It allows the government to turn away more migrants at the border. When it appeared Title 42 would lapse at the end of 2022, a mass of migrants gathered at the border in anticipation.

“Officials have claimed court decisions left them with no other choice, but they’ve also chosen to expand the policy beyond any court’s order,” Shoichet writes.

Take a look at her timeline of the Biden administration’s evolution on Title 42. The recent expansion of the policy came after the Supreme Court required officials to maintain it.

Disappointment among Democrats

A group of Democratic lawmakers said they were “deeply disappointed” in the new version of the policy, which they argued would “do nothing to restore the rule of law at the border.”

“Instead, it will increase border crossings over time and further enrich human smuggling networks,” Sens. Cory Booker and Robert Menendez of New Jersey, Ben Ray Lujan of New Mexico and Alex Padilla of California wrote in a joint statement.

It’s a concern Biden actually shares. Even though he is essentially expanding the policy, the president also acknowledged last week his move could makes things worse because it almost encourages people turned away at the border to try repeatedly to enter the US.

Don’t expect much out of the Mexico City meeting

White House officials are tamping down expectations for Biden’s meeting with Mexican President Andrés Manuel López Obrador, who is often referred to in shorthand as AMLO.

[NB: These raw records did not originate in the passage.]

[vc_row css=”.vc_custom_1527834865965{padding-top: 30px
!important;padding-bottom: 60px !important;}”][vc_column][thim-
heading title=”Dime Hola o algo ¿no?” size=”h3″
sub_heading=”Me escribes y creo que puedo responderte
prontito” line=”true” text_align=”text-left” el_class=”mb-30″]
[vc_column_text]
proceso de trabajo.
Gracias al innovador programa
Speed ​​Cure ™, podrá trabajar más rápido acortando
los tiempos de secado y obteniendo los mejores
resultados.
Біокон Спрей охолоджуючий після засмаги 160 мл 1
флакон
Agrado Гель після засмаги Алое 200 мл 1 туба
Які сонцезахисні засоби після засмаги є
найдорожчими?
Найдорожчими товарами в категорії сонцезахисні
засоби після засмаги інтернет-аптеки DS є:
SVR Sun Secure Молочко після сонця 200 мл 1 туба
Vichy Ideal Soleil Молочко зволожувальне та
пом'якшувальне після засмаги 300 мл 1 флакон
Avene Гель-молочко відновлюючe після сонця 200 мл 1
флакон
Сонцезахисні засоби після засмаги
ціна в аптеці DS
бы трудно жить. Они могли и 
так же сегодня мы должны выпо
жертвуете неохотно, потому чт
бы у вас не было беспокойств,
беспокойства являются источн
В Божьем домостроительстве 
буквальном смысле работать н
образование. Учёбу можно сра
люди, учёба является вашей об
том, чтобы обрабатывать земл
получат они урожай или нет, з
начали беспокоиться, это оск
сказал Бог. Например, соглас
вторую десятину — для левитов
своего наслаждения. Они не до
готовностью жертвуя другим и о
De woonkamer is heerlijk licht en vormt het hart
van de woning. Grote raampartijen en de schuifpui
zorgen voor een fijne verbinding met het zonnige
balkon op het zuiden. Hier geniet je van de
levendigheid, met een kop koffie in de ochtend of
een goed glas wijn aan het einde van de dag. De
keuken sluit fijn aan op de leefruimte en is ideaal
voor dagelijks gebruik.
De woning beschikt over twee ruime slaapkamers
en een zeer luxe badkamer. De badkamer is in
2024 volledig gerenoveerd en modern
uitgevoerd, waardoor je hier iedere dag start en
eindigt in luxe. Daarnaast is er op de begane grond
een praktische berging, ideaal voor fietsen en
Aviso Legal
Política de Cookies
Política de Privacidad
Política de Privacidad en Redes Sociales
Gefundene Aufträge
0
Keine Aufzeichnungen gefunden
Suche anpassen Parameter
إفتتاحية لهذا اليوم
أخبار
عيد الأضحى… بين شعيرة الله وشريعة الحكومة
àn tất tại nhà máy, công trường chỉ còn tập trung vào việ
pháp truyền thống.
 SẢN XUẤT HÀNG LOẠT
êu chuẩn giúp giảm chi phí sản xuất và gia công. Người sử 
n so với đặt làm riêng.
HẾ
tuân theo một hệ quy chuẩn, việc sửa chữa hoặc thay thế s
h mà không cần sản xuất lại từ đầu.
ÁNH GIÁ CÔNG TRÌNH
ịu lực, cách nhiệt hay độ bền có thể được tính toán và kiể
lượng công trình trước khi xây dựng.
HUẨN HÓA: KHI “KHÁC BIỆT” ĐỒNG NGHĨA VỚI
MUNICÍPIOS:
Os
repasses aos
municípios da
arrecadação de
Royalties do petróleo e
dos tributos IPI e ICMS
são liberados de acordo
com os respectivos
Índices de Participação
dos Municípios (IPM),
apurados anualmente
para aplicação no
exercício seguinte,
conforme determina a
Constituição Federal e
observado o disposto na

Mexico recently agreed to accept up to 30,000 migrants per month from the four countries included in the new policy who attempt to enter the US and are turned back.

AMLO has suggested Mexico could accept more. But national security adviser Jake Sullivan said the policy will need time to play out before anyone should expect tweaks.

While it’s hard to make sense of Biden’s border policy, it’s important to remember the systemic dysfunction of the US border debate that has paralyzed Congress for decades.

The issue of immigration is top of mind for Republicans who now control the House, but it’s not at all clear there will be any movement toward the kind of bipartisan and comprehensive efforts that could change things.

Meantime, Biden will be left to the existing policies, even if they were written under the previous administration and kept in place, for now, by the Supreme Court.